Ein anderer Vorbehalt, den ich gegenüber der Realitätstherapie habe, betrifft ihren Mangel an einer besonderen Sprache, mit der berichtet werden kann, «was geschah». Glasser erklärt: «Die Fähigkeit des Therapeuten zum Engagement ist die Hauptkunst bei der Anwendung der Realitätstherapie, doch sie lässt sich nur unter Schwierigkeiten beschreiben. Wie fasst man den raschen Aufbau einer starken emotionalen Beziehung zwischen zwei relativ Fremden in Worte?»
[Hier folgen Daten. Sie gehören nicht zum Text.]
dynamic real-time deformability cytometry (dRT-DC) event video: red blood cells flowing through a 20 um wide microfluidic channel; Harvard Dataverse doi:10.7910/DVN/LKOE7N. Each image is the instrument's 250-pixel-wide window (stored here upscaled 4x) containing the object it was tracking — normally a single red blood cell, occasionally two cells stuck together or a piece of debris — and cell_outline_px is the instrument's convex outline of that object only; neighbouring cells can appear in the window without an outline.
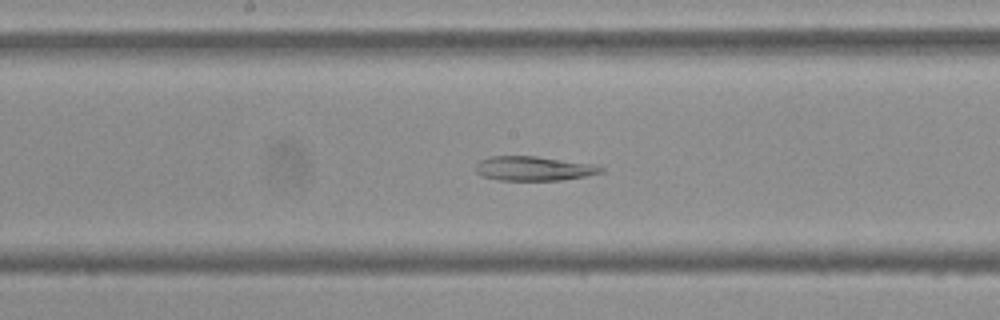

In der Transaktions-Analyse haben wir diese Worte. Anfangs meldet sich im Patienten das Kindheits-Ich zu Wort und sieht im Therapeuten das Eltern-Ich. In der ersten Stunde werden Eltern-Ich, Erwachsenen-Ich und Kindheits-Ich definiert, und dann gebraucht man diese Worte, um den Kontrakt oder die gegenseitigen Behandlungserwartungen festzulegen. Der Kontrakt liegt auf der Ebene des Erwachsenen-Ichs. Wenn der Patient gefragt wird: «Was ist geschehen?», dann kann er sagen, was geschehen ist. Er hat gelernt, sein eigenes Eltern-Ich, Erwachsenen-Ich und Kindheits-Ich zu erkennen. Er hat gelernt, seine Transaktionen zu analysieren. Er hat ein
Instrument
erworben, mit dem er sein Erwachsenen-Ich befreien und stärken kann, und nur dieses Erwachsenen-Ich kann verantwortungsbewusst sein.